I can care, for the mind control victims who have been brainwashed against me, but all of my experiences, through the past few decades, have shown me that they can not be a source of comfort or support for me when they treat me badly or do not understand and just keep trying to convince me that I am "mentally ill." I can also care about people who have been forced/tortured/enslaved into the covert program, but my heart keeps telling me to only fully trust what is not covert and is honest and not controlled - what is proven to be good and trustworthy. In the best of situations, full trust is earned through direct, positive interactions and that is magnified for those of us who are being sadistically targeted.
I used to be extremely trusting - I instantly trusted everyone unless they proved to be untrustworthy. But, realizing that I am being targeted by ill intending people has raised my guards. And sadly, due to the technological mind control targeting, people are not always who they were.

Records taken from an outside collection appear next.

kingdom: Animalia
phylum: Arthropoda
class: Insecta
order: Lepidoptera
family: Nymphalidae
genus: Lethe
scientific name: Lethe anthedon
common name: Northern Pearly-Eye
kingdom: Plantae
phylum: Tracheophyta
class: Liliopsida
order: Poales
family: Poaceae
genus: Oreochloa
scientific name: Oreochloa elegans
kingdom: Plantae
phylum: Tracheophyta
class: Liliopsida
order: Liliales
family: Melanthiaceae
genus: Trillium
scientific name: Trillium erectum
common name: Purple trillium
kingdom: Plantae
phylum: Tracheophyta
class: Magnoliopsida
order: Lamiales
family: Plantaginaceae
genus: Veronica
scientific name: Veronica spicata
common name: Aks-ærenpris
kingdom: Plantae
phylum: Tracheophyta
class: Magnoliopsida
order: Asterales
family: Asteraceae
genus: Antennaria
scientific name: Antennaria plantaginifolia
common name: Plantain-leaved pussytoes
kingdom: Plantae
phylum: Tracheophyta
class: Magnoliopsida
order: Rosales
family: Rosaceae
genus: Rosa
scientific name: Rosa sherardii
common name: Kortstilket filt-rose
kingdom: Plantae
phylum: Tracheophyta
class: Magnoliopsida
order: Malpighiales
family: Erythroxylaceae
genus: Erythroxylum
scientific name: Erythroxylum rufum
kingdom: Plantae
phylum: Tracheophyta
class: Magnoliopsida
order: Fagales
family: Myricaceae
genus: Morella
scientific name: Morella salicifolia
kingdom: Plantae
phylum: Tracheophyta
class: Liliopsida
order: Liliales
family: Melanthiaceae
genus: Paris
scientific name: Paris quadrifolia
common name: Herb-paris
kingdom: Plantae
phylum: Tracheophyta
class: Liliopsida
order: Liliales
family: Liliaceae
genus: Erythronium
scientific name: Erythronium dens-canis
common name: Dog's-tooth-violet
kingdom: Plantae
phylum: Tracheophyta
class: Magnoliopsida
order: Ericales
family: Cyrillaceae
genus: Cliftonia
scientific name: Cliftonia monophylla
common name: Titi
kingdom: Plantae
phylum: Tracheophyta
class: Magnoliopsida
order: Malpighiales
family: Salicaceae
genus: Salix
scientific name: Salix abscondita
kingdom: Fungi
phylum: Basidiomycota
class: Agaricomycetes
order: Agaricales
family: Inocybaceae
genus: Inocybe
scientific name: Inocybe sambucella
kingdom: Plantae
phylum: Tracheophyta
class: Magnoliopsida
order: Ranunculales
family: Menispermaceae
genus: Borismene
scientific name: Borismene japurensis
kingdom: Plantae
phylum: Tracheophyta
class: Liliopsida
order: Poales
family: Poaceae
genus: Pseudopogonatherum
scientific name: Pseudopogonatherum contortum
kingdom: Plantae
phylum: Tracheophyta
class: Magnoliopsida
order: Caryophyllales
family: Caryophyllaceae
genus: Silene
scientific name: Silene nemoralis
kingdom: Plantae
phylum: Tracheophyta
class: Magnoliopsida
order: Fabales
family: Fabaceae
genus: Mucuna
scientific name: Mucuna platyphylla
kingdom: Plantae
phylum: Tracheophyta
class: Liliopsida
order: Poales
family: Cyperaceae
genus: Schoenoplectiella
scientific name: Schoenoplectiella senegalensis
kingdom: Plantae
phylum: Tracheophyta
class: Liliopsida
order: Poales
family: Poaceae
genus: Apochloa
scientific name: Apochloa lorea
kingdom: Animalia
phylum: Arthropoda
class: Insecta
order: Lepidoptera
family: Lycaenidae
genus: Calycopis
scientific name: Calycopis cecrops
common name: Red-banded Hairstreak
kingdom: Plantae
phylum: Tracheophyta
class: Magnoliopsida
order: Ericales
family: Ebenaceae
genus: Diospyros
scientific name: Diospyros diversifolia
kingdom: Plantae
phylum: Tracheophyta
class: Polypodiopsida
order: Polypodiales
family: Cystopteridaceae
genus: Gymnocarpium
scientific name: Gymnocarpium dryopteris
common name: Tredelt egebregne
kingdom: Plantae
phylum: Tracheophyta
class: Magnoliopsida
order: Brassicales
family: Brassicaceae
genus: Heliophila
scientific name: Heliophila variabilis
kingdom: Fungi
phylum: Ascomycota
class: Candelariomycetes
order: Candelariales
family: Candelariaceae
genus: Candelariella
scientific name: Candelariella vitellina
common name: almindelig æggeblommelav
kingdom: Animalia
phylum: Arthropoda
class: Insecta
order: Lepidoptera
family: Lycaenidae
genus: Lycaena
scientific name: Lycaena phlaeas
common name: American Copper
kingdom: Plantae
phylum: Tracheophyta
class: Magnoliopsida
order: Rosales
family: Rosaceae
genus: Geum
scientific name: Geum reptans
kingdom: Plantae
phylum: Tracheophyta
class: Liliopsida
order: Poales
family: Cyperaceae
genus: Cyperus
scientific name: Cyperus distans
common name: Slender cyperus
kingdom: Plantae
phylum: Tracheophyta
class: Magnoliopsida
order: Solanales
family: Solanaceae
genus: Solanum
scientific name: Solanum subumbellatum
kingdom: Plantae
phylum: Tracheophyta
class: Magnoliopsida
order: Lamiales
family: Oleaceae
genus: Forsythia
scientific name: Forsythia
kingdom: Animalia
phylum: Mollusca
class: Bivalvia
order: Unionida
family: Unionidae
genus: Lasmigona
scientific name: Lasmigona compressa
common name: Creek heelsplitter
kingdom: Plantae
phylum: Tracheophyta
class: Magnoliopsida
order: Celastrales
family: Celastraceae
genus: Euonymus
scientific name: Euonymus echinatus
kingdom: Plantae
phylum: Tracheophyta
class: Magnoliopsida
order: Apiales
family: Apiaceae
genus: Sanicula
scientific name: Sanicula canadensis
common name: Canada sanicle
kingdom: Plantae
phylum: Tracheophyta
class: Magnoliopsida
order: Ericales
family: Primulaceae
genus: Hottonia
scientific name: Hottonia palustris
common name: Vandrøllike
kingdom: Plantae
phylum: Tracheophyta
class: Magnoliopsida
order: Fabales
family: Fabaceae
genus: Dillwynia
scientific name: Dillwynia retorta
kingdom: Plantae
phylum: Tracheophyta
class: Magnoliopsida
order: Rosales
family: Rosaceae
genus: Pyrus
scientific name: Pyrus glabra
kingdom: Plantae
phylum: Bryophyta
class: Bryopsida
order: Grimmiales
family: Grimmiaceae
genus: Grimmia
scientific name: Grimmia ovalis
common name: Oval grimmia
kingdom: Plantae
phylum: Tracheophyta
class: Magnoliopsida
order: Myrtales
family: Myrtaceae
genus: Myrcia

I have a really hard time dealing with covert stuff, because that is what is used to harass/hurt me and due to my inability to comprehend it and why on earth it even exists except to support the dark targeting and enslavement of humanity. I can understand why covert stuff has to exist in places like the FBI...etc. But in my situation it seems like the whole world has turned covert - its common citizens and people whom I used to know who now even say that they are not who they are if I ask them! Those who act covertly merely add to my discomfort, confusion and distress, whether that is what they are trying to do or not. Its all just too crazy-making!
Those who are not controlled, are aware, and want to help me or be here for me, can do it overtly - directly/openly and honestly so that it can be a comfort to me and so that trust can be built. Though there is a risk to fully be here for me while I am being targeted, I feel that the danger is primarily due to the secrecy and my isolation from other people. It appears that the less isolated a heavily Targeted Individual is the safer it is for other people to be here for us, especially those who are aware. . .and its safer for us too.
Its been extremely difficult to be facing all of this, and struggling to survive, the sadistic targeting so completely alone. Sometimes its harder to think that there is help and care, which remains out of my reach. That scenario can be like a form of torture in itself. I have needed people to be here for me - fully HERE for me. Please let your Hearts help break the lethal silence and the isolation that surrounds Targeted Individuals. . .me too.